» Extracted data
=======

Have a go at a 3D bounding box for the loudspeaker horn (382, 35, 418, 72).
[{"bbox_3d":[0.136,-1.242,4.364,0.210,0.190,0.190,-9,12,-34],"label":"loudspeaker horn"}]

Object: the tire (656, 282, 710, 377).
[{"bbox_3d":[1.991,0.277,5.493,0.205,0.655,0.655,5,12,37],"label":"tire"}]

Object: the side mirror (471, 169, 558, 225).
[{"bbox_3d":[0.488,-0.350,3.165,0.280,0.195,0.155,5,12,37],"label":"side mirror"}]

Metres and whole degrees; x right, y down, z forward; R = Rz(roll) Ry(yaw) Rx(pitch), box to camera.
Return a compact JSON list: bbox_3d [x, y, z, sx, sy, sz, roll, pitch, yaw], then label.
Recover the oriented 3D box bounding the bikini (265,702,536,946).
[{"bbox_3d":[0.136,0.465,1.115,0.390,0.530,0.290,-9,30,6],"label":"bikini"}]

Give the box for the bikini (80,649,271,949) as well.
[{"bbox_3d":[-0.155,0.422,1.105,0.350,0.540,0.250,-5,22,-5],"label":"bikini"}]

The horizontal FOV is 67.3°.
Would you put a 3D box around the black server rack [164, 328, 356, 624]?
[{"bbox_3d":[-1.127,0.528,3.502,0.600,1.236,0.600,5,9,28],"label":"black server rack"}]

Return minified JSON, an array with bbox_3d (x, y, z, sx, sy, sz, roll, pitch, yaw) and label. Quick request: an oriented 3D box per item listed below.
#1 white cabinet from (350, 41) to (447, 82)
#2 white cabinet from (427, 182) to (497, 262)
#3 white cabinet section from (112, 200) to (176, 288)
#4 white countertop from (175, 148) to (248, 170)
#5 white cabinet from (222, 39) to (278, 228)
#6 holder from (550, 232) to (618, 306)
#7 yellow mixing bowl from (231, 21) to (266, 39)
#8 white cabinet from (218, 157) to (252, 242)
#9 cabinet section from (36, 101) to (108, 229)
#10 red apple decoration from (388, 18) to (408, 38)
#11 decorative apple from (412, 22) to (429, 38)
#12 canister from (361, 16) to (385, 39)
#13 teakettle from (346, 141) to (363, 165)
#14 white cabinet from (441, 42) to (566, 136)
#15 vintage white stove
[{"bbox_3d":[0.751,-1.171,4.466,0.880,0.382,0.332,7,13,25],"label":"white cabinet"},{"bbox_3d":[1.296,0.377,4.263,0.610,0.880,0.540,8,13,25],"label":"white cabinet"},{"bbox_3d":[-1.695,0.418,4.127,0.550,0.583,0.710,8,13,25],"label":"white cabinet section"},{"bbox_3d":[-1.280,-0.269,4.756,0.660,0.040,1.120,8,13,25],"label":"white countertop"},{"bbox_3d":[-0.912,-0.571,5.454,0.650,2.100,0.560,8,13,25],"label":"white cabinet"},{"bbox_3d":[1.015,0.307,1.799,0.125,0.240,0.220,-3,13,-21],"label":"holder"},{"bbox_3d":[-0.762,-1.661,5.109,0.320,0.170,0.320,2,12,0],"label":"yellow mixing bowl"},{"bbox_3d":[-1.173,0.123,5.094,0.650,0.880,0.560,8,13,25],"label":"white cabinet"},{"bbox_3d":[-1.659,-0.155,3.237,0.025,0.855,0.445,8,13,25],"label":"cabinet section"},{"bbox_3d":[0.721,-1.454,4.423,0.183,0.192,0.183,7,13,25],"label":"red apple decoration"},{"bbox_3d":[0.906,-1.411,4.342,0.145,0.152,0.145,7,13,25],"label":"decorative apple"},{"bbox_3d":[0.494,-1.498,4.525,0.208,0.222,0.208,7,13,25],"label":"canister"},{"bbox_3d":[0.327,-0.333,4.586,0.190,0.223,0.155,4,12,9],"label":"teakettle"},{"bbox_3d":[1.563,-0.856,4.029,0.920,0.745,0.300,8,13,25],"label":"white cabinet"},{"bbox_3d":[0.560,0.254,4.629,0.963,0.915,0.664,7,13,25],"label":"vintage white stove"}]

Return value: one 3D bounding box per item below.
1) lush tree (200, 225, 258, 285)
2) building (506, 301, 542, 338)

=======

» What the task asks
Reproduce all of the rows above verbatim, keeping their order and line breaks.

» Exercise output
Have a go at a 3D bounding box for the loudspeaker horn (382, 35, 418, 72).
[{"bbox_3d":[0.136,-1.242,4.364,0.210,0.190,0.190,-9,12,-34],"label":"loudspeaker horn"}]

Object: the tire (656, 282, 710, 377).
[{"bbox_3d":[1.991,0.277,5.493,0.205,0.655,0.655,5,12,37],"label":"tire"}]

Object: the side mirror (471, 169, 558, 225).
[{"bbox_3d":[0.488,-0.350,3.165,0.280,0.195,0.155,5,12,37],"label":"side mirror"}]

Metres and whole degrees; x right, y down, z forward; R = Rz(roll) Ry(yaw) Rx(pitch), box to camera.
Return a compact JSON list: bbox_3d [x, y, z, sx, sy, sz, roll, pitch, yaw], then label.
Recover the oriented 3D box bounding the bikini (265,702,536,946).
[{"bbox_3d":[0.136,0.465,1.115,0.390,0.530,0.290,-9,30,6],"label":"bikini"}]

Give the box for the bikini (80,649,271,949) as well.
[{"bbox_3d":[-0.155,0.422,1.105,0.350,0.540,0.250,-5,22,-5],"label":"bikini"}]

The horizontal FOV is 67.3°.
Would you put a 3D box around the black server rack [164, 328, 356, 624]?
[{"bbox_3d":[-1.127,0.528,3.502,0.600,1.236,0.600,5,9,28],"label":"black server rack"}]

Return minified JSON, an array with bbox_3d (x, y, z, sx, sy, sz, roll, pitch, yaw) and label. Quick request: an oriented 3D box per item listed below.
#1 white cabinet from (350, 41) to (447, 82)
#2 white cabinet from (427, 182) to (497, 262)
#3 white cabinet section from (112, 200) to (176, 288)
#4 white countertop from (175, 148) to (248, 170)
#5 white cabinet from (222, 39) to (278, 228)
#6 holder from (550, 232) to (618, 306)
#7 yellow mixing bowl from (231, 21) to (266, 39)
#8 white cabinet from (218, 157) to (252, 242)
#9 cabinet section from (36, 101) to (108, 229)
#10 red apple decoration from (388, 18) to (408, 38)
#11 decorative apple from (412, 22) to (429, 38)
#12 canister from (361, 16) to (385, 39)
#13 teakettle from (346, 141) to (363, 165)
#14 white cabinet from (441, 42) to (566, 136)
#15 vintage white stove
[{"bbox_3d":[0.751,-1.171,4.466,0.880,0.382,0.332,7,13,25],"label":"white cabinet"},{"bbox_3d":[1.296,0.377,4.263,0.610,0.880,0.540,8,13,25],"label":"white cabinet"},{"bbox_3d":[-1.695,0.418,4.127,0.550,0.583,0.710,8,13,25],"label":"white cabinet section"},{"bbox_3d":[-1.280,-0.269,4.756,0.660,0.040,1.120,8,13,25],"label":"white countertop"},{"bbox_3d":[-0.912,-0.571,5.454,0.650,2.100,0.560,8,13,25],"label":"white cabinet"},{"bbox_3d":[1.015,0.307,1.799,0.125,0.240,0.220,-3,13,-21],"label":"holder"},{"bbox_3d":[-0.762,-1.661,5.109,0.320,0.170,0.320,2,12,0],"label":"yellow mixing bowl"},{"bbox_3d":[-1.173,0.123,5.094,0.650,0.880,0.560,8,13,25],"label":"white cabinet"},{"bbox_3d":[-1.659,-0.155,3.237,0.025,0.855,0.445,8,13,25],"label":"cabinet section"},{"bbox_3d":[0.721,-1.454,4.423,0.183,0.192,0.183,7,13,25],"label":"red apple decoration"},{"bbox_3d":[0.906,-1.411,4.342,0.145,0.152,0.145,7,13,25],"label":"decorative apple"},{"bbox_3d":[0.494,-1.498,4.525,0.208,0.222,0.208,7,13,25],"label":"canister"},{"bbox_3d":[0.327,-0.333,4.586,0.190,0.223,0.155,4,12,9],"label":"teakettle"},{"bbox_3d":[1.563,-0.856,4.029,0.920,0.745,0.300,8,13,25],"label":"white cabinet"},{"bbox_3d":[0.560,0.254,4.629,0.963,0.915,0.664,7,13,25],"label":"vintage white stove"}]

Return value: one 3D bounding box per item below.
1) lush tree (200, 225, 258, 285)
2) building (506, 301, 542, 338)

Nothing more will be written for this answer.